Nous devons nous limi­ter ici à quelques lignes, déjà jus­te­ment remar­quées par Blavier.

— « Mais, à pro­pos, lui deman­dai-je, dis-moi donc Louise, — si tu ne vois pas là une ques­tion céra­tine, — quelle est la posi­tion sociale de l’homme avec lequel tu com­poses cette sorte de pou­dingue conju­gal dont tu n’es pas ravie ? »
— « Lieu­te­nant de vaisseau. »
— « Noble pro­fes­sion, mais qui doit te lais­ser une assez jolie col­lec­tion de loi­sirs, lui répon­dis-je, sur­tout si cet homme s’amuse sou­vent à faire le tour du monde, ou à aller sur­veiller la pêche de la morue. Il fau­dra cher­cher, s’il en man­quait, à lui don­ner du goût pour ces sortes de mis­sion.

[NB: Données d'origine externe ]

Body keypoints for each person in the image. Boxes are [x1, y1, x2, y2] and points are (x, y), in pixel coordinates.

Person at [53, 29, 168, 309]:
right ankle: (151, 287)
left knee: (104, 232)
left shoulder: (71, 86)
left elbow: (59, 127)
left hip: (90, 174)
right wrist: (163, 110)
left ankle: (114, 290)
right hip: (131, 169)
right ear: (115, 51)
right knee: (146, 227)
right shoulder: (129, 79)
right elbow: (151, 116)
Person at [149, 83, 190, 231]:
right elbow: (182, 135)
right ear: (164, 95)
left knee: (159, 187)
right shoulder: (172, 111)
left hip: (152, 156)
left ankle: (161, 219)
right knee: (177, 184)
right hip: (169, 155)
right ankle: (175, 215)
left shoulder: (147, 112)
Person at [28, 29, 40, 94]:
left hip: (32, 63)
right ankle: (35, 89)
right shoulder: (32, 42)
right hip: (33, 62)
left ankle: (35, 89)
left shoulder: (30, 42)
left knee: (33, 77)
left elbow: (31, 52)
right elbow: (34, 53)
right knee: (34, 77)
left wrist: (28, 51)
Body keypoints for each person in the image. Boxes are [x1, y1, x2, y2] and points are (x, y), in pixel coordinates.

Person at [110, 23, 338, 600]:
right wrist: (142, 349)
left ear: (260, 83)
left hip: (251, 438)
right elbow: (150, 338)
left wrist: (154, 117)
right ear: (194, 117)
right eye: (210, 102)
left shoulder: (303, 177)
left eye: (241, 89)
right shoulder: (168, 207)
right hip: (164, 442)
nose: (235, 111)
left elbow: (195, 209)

Fais[-]lui entre­voir ce qu’il se ramas­se­rait de gloire s’il pou­vait retrou­ver le crâne de La Pérouse, ou le second cubi­tus de Franklin. »
— « Je tâche­rai ; mais il ne vou­dra peut-être pas », reprit-elle avec l’accent de la plus ado­rable tristesse.
[…]
« Nous mazour­kions toujours. »
— « Mais où est-il, dis, Louise ? dis-moi où il a l’infamie de res­pi­rer, » m’écriai-je en broyant ma rage entre mes molaires.
— « Au salon de jeu, et il y perd tou­jours ! Mais fais, Jus­ti­nien, comme si tu l’ignorais ; fais-cela [sic], et tu n’en seras pas fâché ! » me dit-elle d’un ton sup­pliant à faire fondre un coeur de platine.
— « Est-il jeune cet homme de mer ? » lui deman­dai-je avec un calme apparent.
— « Peuh !… Médio­cre­ment… Pour­tant, je ne sau­rais fixer que très approxi­ma­ti­ve­ment la date de son éclo­sion à la lumière. »
— « Tâche de voir ses dents pen­dant son som­meil, lui répon­dis-je, et si ses osa­nores sont authen­tiques, tu pour­ras te pro­cu­rer ce renseignement. »

Faute de place, nous ne cite­rons pas davan­tage le texte de cet ouvrage ; allez‑y voir vous-mêmes, pour décou­vrir les amours sous-marines du mono­mane Justinien.

Ajou­tons que nous sommes pre­neurs de tout ren­sei­gne­ment sur l’activité lit­té­raire de Cor­neille Tru­me­let, qui semble avoir été meilleur pro­sa­teur que poète, s’il est bien l’auteur des Ser­vices d’Alice.